Note: As promised in the Nov. 23 issue, we sat down with Rep. Roger Rivard (R-Rice Lake) to discuss statutory rape, juvenile sexual assault, Romeo and Juliet laws and the sex offender registry. This includes his responses and does not examine issues individually or impartially.
"If it's rape, it's rape. If it's not, it's not," said Rep. Roger Rivard, sipping decaf in a booth at Rice Lake Family Restaurant.
Observe: Rivard is speaking very definitively about the line separating consensual sex from rape. But, legally, in this state, if one partner is 17 or 18 and the other is younger, the older partner is always committing statutory rape, regardless of whether consent is given.
The charging of a Chetek-Weyerhaeuser student with felony sexual assault last month raised questions about Wisconsin laws that set the age of consent at 18, prosecute all 17-year-olds as adults, routinely require them to register as sex offenders and make no exceptions for dating relationships.
No one but those involved can speak to what really happened between the two Chetek teens. Still, dozens of C-W Area High School students launched a protest in November of what they felt was an unfair accusation.
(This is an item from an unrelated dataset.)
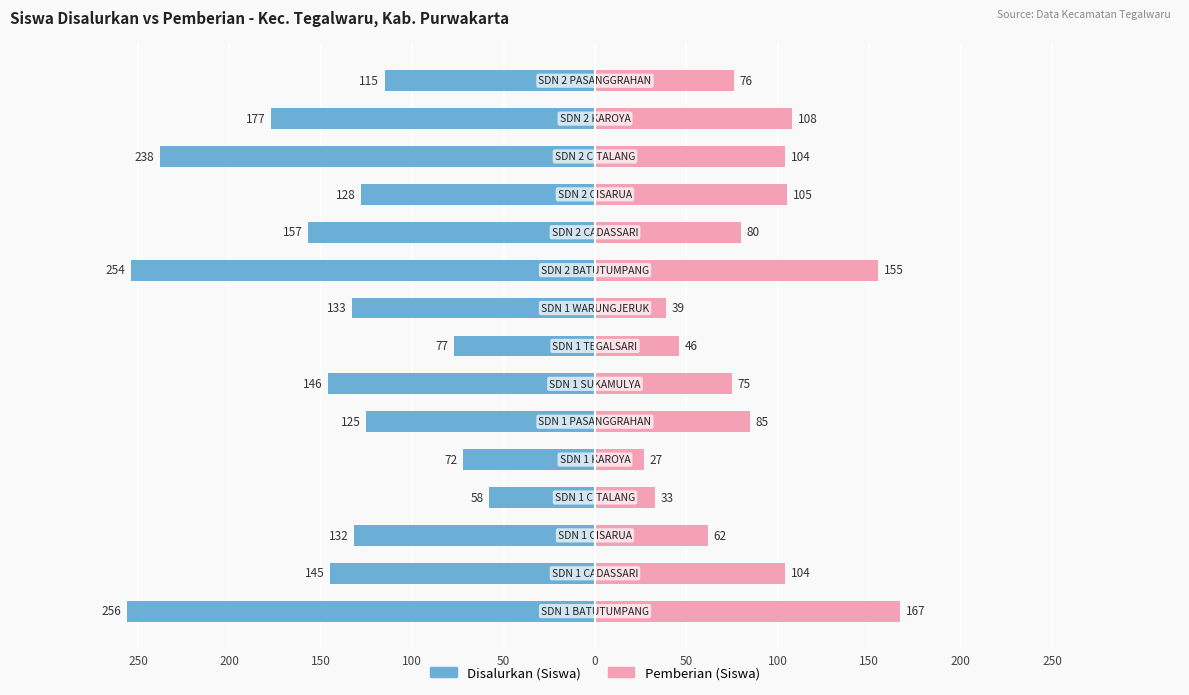

How many bars are there in total?

30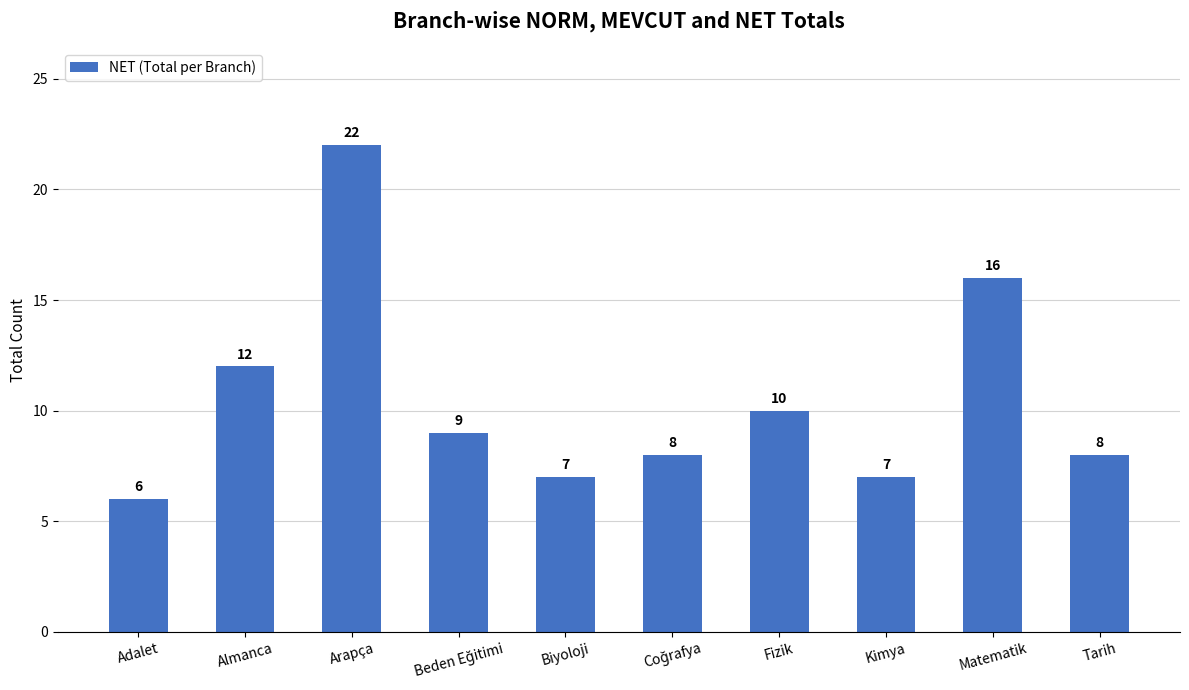

Reading left to right, what are all the values shown in this chart?

6	12	22	9	7	8	10	7	16	8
Rivard agrees there is reason enough to examine the laws governing teens and sexuality. Rape is rape, he said. But, when sex is consensual, it's not rape.
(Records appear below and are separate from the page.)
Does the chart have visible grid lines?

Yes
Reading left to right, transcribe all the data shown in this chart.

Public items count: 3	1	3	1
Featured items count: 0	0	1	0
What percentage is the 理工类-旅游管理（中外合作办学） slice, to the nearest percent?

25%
"It used to be where common sense would prevail in the community. Now, we have to legislate everything."
When he was a teenager, Rivard's dad offered a warning. "Some girls rape easy," he said, meaning they might give in and change their minds later, or someone might change their minds for them.
Point taken. Rivard elected never to get himself in that situation. But, in response to the question of whether he supports lowering the age of consent, he still hedges. He said choosing ages is difficult due to teens' varying rates of development.
"I look back at what I was," he commented. "I owned my own business when I was 19. I was married when I was 19."
Nowadays, he theorized, teens are given fewer responsibilities, so many are less responsible.
"They're held back, not exposed. They are less advanced now."
Likewise, he added, naming a minimum age for prosecuting children as juveniles is difficult. However, no matter the situation, Rivard does not believe a young child is adequately developed-mentally, emotionally or sexually-to knowingly commit sexual assault, the crime with which a Grant County 6-year-old has been charged.
Setting a minimum age for juvenile prosecution is a matter for Wisconsin Attorney General J.B. Van Hollen, he added.
Rivard sees problems with the current regulations governing the sex offender registry. He remembers checking the online registry one day, just out of curiosity. He was surprised to see one of his friends, a shy, nonthreatening family man, listed.
He was also amazed by the sheer number of offenders. To look at the map, he joked, you would think rural Rice Lake is a really dangerous place.
He agrees that when registry requirements are too broad, Wisconsin citizens are not protected from truly violent, threatening offenders.
"We're not exposing sexual predators. We're exposing everyone," he said.
Rivard said he is willing to look for a sponsor who can pitch a Romeo and Juliet bill-protection for dating teenage couples if a relationship turns sexual-to the corresponding Assembly committee.
He does not feel unmarried teens should be sexually active, he emphasized. However, he also does not think the justice system or its funding source, taxpayers, should be responsible for punishing teens who have consensual sexual relationships.
"We're creating criminals. Literally, creating criminals," said Rivard. "Some changes need to be made."